As the U.K. shuffles out of the EU, a revealing letter

To The Economist:

“So, three-and-a-half years after the Brexit referendum, Britain is leaving the European Union on 31 January. For millions of people, particularly in eastern Europe, the country we tend to call “Anglia” has been a benchmark of nobility, of spirit and excellence. Britain is deeply embedded in our cultural make-up. During the War, our grandparents listened to Winston Churchill on the wireless, grateful to know that there was a place in this world where the bad guys’ writ did not run. For our generation, literature from an early age consisted mostly of Alice’s Adventures in Wonderland, Treasure Island, Winnie-the-Pooh and The Wind in the Willows. Later, the explosion of the Beatles, Rolling Stones, The Who, the Kinks, Deep Purple, Led Zeppelin and the rest blew the cobwebs of communist propaganda out of our souls. The Beatles made us, as New Wave, New Metal and the New Romantics were to make our children.

”When the propagandists railed against the “Iron Lady of imperialism”, we would say to each other, “Iron Lady? Sounds promising”. As Margaret Thatcher defeated tin-pot dictators on the other side of the world, we were wishing she would do something about our lot over here. As she later did.

”In the 1990s, we were fully aware that France and Germany wanted no truck with us east Europeans, and it was Britain that ultimately engineered our entry into the EU. It is our EU membership that has kept us away both from the clutches of Russian imperialism and from the temptation to revive the ideology of provincial fascism we experienced before the War.

”Tens of millions of us are grateful that Britain has always been there for us. Which is why we watch Brexit with great sadness, feeling a wrenching sense of loss. Originally, we thought that the results of that wretched referendum were some kind of cosmic joke. Now we have become reconciled to the fact that the British are, indeed, leaving us, much as we would wish it otherwise.”

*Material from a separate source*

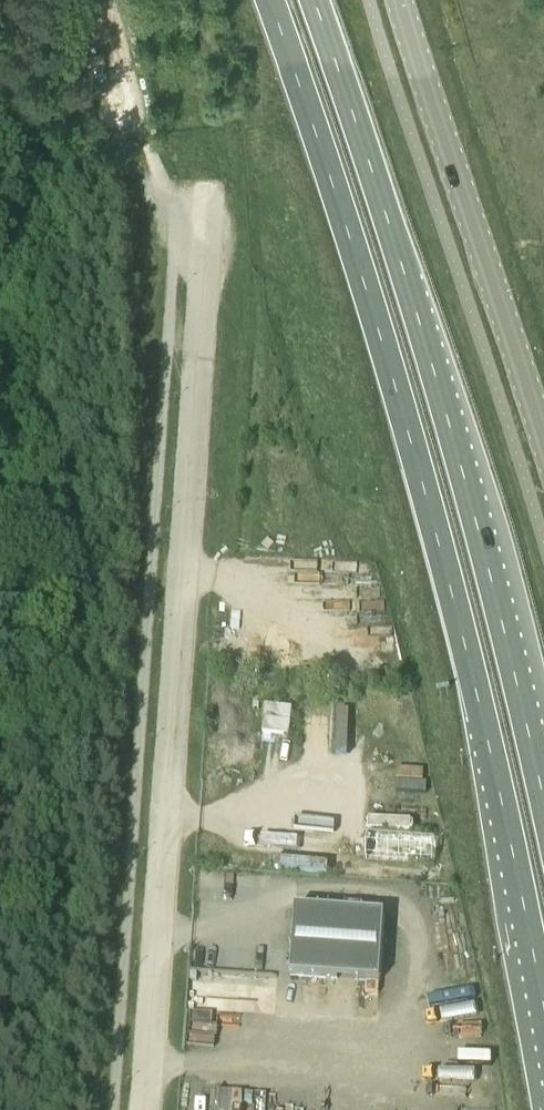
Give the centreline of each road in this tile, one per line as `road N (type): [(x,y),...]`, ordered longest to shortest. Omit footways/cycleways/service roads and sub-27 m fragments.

Evgenii Dainov, professor of politics, New Bulgarian University, Sofia

Well, it’s done now.  In a year’s time we will begin to see the full effects on the lives of millions of people, and the EU can no longer be blamed.  Current events have massively disturbed my own ataraxia, but then I won’t have to live with all these changes for a full lifetime, as will my younger family members, bless them.